Le due scienziate hanno lavorato a lungo nel campo dell’ingegneria genetica riuscendo a mettere a punto un efficace metodo di editing del genoma. Quest’ultimo consiste nella possibilità di modificare o sostituire con grande precisione piccole parti della sequenza del dna degli organismi viventi senza spostarla dalla sua posizione naturale.

Charpentier e Doudna hanno inventato il sistema Crispr/Cas9 che si basa sull’impiego della proteina Cas9, una sorta di forbice molecolare in grado di tagliare un dna bersaglio che può essere programmata per effettuare specifiche modifiche al genoma di una cellula – sia questa vegetale, animale o umana.

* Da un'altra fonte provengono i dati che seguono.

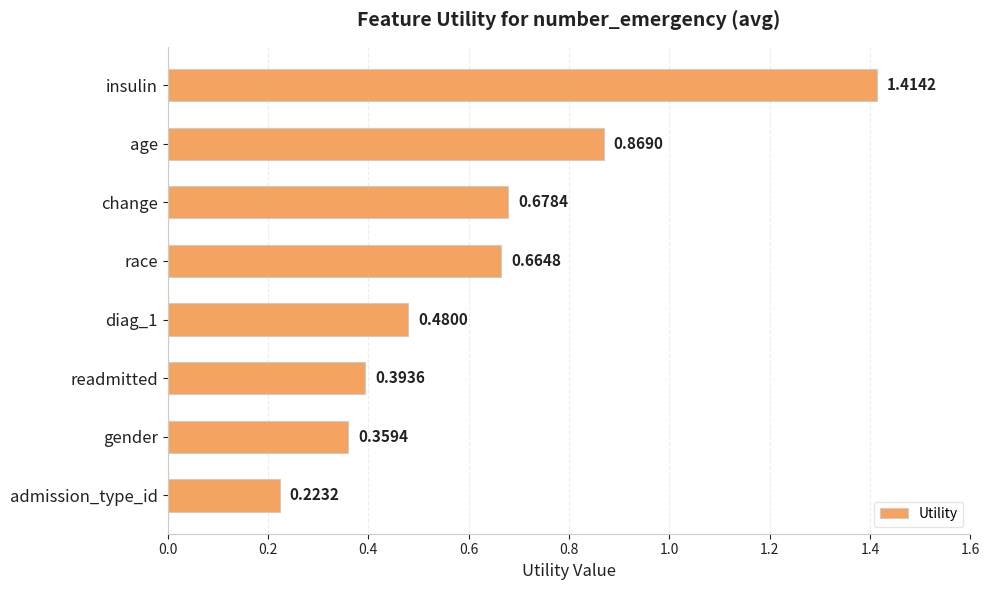

What is the difference between the maximum and minimum values?

1.2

Chi sono Emmanuelle Charpentier e Jennifer A. Doudna

Emmanuelle Charpentier è nata a Juvisy-sur-Orge, in Francia, nel 1968. È direttrice della Max Planck unit for the science of pathogens, un istituto indipendente per lo studio dei patogeni – batteri e virus responsabili delle malattie umane – a Berlino, in Germania.

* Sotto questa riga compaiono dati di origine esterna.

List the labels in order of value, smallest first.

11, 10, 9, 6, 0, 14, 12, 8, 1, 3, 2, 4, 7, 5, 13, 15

Charpentier, Nobel per la Chimica 2020
Emmanuelle Charpentier © Steve Jennings/Getty Images for Breakthrough Prize

Jennifer A. Doudna è nata a Washington, capitale degli Stati Uniti, nel 1964. Insegna alla prestigiosa università di Berkeley, in California, ed è ricercatrice presso l’istituto medico Howard Hughes.

Doudna, Nobel per la Chimica 2020
Jennifer A. Doudna © Brian Ach/Getty Images for Wired

La chimica era una materia essenziale per Alfred Nobel

Il premio Nobel per la Chimica, istituito in base al testamento di Alfred Nobel del 1895, è stato assegnato per la prima volta nel 1901 a Jacobus Henricus van ‘t Hoff per i suoi studi sulle soluzioni (miscele di due o più sostanze). La chimica era la materia più vicina ad Alfred Nobel, perché alla radice delle sue invenzioni. Altre cinque donne in passato hanno ricevuto il premio, tra cui Marie Curie che ha scoperto due nuovi elementi: radio e polonio.